Source passage »
--

980 Series I Volume XLIV- Serial 92 - Savannah
Page 980 | Chapter LVI. OPERATIONS IN S. C., GA., AND FLA. |
CHARLESTON, December 23, 1864.
(Received 24th.)
General S. COOPER,
Adjutant and Inspector General:
Your attention is respectfully invited to the fact that orders for the collecting of subsistence stores and forage be executed unless the agents of bureau at Richmond be instructed to fill requisitions of the commissary and quartermaster in this army. Please give this matter your early attention.
G. T. BEAUREGARD,
General.
[First indorsement.]
DECEMBER 24, 1864.
Quartermaster-General Commissary-General, for special attention. Every effort should be made to fill the requisitions.
J. A. SEDDON,
Secretary of War.
[Second indorsement.]
DECEMBER 24, 1864.
Respectfully returned.
I do not understand the dispatch, as all officers of this department collecting forage in South Carolina and Georgia are instructed to furnish General Beauregard's command, and no complaint has recently come to me. I think the dispatch is not written out as sent by General Beauregard.
A. R. LAWTON,
Quartermaster-General.
[Third indorsement.]
Respectfully returned.

--

Data for review »
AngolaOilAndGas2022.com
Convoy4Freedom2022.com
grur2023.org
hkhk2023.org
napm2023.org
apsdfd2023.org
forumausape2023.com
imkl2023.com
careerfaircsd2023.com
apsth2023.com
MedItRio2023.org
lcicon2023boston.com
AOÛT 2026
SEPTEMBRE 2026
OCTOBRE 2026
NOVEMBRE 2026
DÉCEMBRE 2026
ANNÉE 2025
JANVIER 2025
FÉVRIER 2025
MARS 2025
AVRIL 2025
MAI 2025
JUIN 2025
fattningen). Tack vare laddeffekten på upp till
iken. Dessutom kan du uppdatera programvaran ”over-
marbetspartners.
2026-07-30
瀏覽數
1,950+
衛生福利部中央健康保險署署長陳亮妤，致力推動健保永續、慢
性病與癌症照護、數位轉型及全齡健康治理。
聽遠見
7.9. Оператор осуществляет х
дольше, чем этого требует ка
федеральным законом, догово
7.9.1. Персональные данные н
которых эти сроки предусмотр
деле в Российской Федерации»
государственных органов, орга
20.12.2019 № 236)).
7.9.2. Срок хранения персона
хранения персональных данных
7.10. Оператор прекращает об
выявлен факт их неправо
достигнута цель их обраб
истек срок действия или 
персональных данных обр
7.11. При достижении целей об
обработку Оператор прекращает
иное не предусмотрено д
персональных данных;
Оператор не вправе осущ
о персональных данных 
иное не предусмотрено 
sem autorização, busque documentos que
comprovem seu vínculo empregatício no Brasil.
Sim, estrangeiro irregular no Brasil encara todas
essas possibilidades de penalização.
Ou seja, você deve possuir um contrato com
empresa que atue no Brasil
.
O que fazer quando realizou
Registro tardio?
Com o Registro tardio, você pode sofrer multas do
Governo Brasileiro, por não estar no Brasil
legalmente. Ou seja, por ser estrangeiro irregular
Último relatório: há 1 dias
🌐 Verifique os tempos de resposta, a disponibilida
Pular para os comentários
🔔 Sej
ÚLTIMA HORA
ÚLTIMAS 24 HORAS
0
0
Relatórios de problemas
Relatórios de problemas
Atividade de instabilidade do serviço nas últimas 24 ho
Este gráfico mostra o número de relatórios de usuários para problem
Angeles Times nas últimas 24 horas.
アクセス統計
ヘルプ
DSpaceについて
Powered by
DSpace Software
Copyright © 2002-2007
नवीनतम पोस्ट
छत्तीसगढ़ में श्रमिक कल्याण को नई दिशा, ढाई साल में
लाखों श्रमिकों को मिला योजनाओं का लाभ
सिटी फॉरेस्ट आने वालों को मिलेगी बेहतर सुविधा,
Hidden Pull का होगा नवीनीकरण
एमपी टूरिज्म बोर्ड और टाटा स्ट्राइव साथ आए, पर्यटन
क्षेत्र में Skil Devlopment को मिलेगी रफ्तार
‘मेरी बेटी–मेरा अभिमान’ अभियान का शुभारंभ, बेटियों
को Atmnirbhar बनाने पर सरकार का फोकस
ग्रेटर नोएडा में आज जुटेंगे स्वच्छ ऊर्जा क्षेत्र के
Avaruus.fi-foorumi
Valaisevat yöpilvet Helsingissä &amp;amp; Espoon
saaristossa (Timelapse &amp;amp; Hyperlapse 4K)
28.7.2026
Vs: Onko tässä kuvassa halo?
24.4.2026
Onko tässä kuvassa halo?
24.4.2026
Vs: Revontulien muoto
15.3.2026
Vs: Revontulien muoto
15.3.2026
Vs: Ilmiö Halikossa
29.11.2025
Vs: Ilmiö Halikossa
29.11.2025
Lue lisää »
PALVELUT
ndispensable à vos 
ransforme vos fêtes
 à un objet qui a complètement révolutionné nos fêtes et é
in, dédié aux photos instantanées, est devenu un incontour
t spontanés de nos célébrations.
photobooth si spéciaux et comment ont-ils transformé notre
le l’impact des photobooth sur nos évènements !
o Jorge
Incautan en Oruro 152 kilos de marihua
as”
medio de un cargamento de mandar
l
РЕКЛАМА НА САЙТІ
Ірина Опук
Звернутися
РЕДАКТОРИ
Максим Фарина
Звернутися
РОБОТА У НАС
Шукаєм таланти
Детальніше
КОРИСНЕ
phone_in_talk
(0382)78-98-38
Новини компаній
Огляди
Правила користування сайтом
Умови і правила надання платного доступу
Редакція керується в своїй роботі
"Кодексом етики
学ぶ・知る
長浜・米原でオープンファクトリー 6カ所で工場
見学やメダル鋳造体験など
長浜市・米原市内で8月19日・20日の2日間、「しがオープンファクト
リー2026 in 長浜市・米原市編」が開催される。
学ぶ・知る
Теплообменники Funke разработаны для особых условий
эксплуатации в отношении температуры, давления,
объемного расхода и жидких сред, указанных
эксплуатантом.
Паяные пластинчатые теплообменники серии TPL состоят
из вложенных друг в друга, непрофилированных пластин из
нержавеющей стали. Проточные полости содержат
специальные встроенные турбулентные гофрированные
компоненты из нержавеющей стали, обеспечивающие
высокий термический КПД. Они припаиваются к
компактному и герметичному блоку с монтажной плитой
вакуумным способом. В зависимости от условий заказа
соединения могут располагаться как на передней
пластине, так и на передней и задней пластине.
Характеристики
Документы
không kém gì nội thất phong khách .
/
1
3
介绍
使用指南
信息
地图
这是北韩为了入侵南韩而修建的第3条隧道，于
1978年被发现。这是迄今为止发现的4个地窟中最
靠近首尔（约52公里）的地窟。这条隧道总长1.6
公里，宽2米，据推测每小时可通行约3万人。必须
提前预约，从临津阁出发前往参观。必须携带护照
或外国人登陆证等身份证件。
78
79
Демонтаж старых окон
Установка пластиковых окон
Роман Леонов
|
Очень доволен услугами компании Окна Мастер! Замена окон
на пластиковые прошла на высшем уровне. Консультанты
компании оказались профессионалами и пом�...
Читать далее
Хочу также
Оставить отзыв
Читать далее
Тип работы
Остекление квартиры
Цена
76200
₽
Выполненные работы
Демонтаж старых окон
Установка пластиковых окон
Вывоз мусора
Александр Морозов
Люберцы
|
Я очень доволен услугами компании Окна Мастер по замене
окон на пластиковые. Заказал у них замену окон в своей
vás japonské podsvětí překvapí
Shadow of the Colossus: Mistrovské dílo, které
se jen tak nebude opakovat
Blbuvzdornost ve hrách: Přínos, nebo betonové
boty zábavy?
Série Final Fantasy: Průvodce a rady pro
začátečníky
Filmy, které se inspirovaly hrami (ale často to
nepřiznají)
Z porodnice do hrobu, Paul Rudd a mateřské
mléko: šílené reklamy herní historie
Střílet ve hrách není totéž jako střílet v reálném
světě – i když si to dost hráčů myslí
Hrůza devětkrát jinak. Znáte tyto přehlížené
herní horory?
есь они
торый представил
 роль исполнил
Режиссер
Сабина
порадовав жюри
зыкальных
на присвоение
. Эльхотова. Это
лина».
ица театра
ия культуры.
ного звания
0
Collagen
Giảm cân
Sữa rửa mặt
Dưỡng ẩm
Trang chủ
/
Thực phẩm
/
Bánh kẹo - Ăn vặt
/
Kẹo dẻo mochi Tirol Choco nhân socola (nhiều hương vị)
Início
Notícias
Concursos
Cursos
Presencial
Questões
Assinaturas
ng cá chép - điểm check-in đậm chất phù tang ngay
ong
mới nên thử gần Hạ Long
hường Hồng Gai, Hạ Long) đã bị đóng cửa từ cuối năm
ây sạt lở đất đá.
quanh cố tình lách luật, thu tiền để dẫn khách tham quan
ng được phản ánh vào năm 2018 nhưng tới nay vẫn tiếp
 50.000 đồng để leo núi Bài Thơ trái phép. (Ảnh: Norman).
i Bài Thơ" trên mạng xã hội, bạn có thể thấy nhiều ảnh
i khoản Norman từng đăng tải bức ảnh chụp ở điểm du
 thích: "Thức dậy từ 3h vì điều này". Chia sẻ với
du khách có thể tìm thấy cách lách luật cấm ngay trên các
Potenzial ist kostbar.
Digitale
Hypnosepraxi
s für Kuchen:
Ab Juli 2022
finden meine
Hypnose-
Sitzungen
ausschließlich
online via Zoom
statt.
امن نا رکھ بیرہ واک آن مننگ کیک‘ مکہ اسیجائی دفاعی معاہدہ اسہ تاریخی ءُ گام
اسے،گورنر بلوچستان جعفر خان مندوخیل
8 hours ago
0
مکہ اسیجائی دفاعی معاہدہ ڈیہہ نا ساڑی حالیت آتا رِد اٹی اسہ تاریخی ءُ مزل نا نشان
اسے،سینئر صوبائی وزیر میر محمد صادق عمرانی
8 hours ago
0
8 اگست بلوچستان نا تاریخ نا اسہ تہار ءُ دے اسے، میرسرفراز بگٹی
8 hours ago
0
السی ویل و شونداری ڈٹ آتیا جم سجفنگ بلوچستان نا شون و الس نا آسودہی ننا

--

Required tasks »
**A)** Revise the stretch of the Charleston dispatch from "Quartermaster-General Commissary-General, for" through "Quartermaster-General.", replacing "dispatch" with "telegram".
**B)** In the Charleston dispatch, which states does the Quartermaster-General name as the places where his department's officers collect forage?
The records have no connection to the Charleston dispatch.

Solved problems »
**A)**
Quartermaster-General Commissary-General, for special attention. Every effort should be made to fill the requisitions.
J. A. SEDDON,
Secretary of War.
[Second indorsement.]
DECEMBER 24, 1864.
Respectfully returned.
I do not understand the telegram, as all officers of this department collecting forage in South Carolina and Georgia are instructed to furnish General Beauregard's command, and no complaint has recently come to me. I think the telegram is not written out as sent by General Beauregard.
A. R. LAWTON,
Quartermaster-General.

**B)** South Carolina and Georgia.